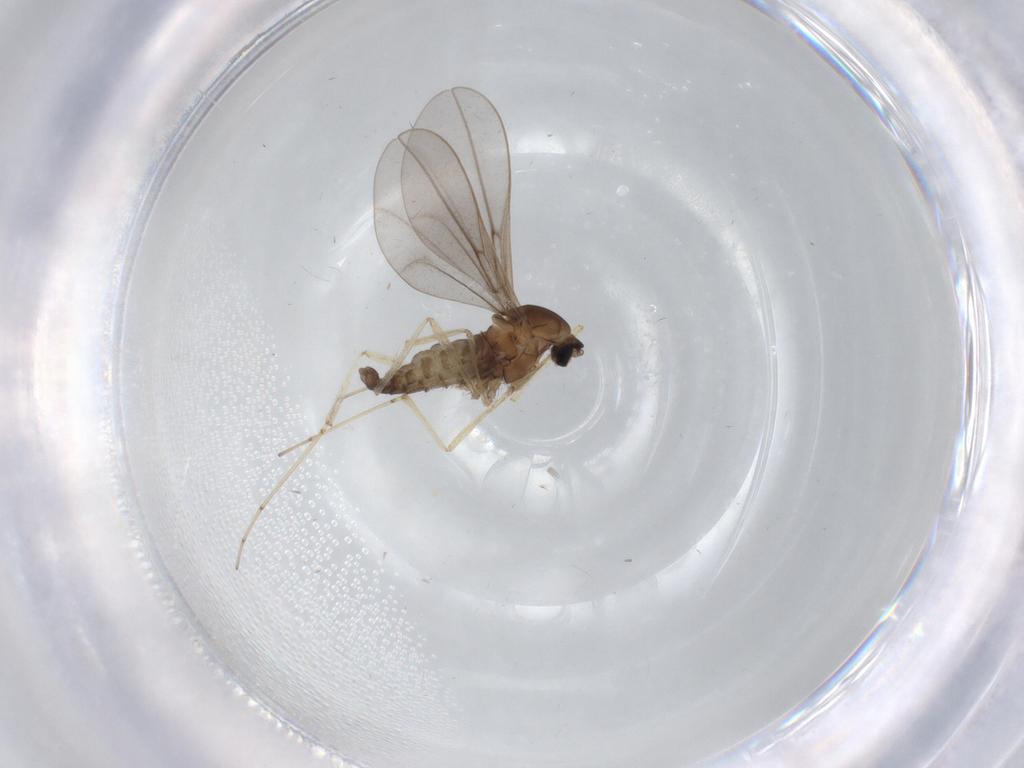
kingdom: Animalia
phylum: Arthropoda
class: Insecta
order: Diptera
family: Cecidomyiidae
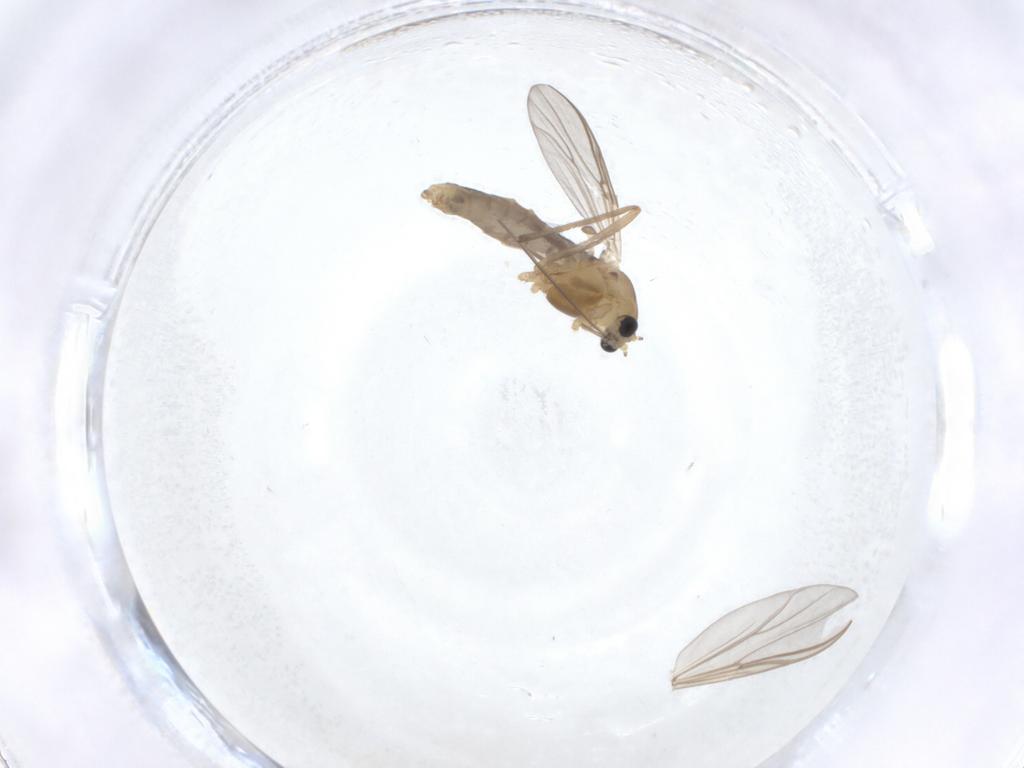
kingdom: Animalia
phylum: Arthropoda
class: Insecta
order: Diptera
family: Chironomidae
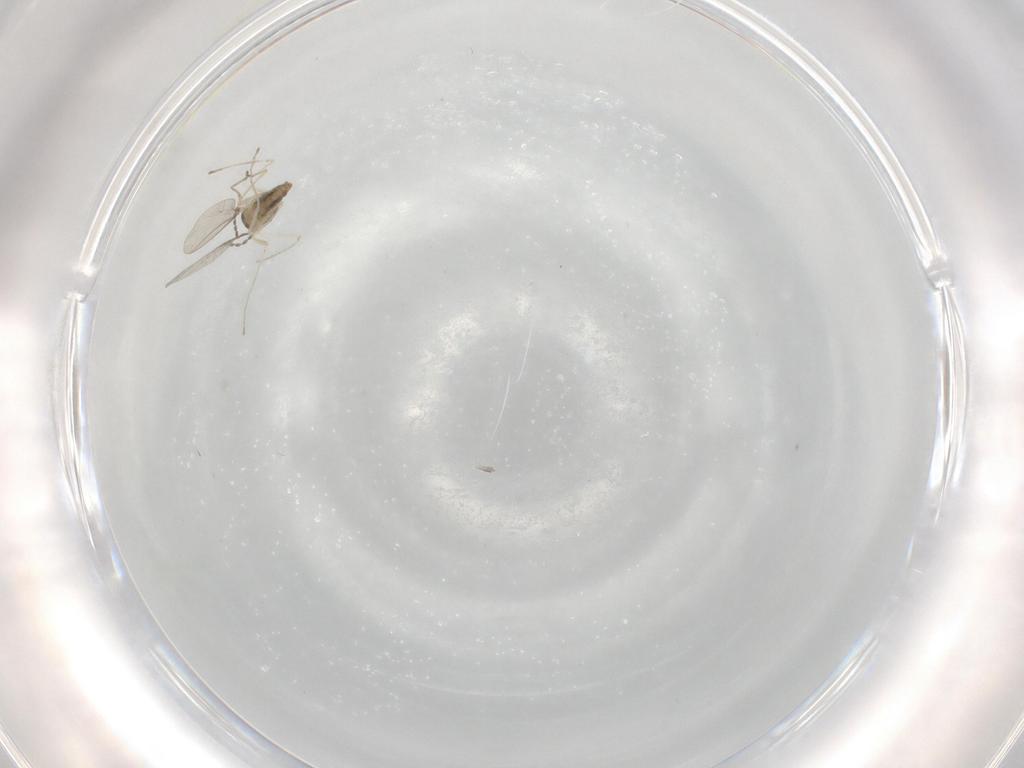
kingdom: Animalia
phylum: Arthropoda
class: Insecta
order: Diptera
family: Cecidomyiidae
+ + + + +
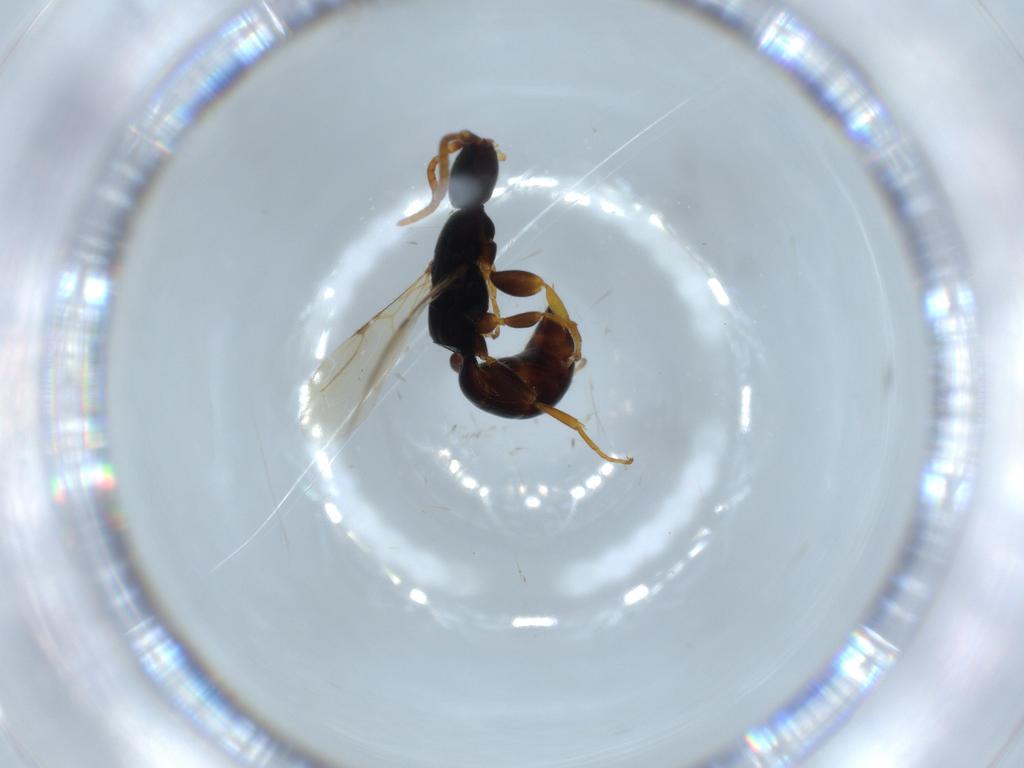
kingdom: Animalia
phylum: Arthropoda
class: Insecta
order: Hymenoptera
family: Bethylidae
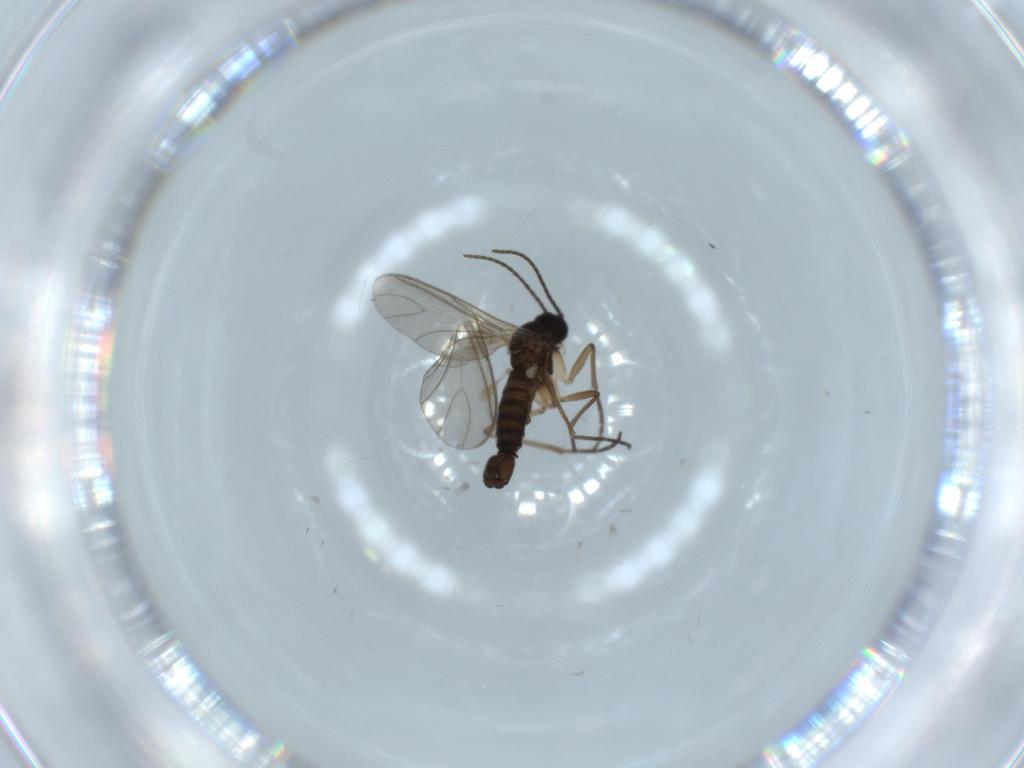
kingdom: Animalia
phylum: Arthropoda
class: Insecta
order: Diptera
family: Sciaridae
+ + + + +
▸ **DESCRIPTION OF THE TASK**: Locate every line in the material above that contains the string "family", and copy each such line in full.

▸ **EXPECTED ANSWER**:
family: Cecidomyiidae
family: Chironomidae
family: Cecidomyiidae
family: Bethylidae
family: Sciaridae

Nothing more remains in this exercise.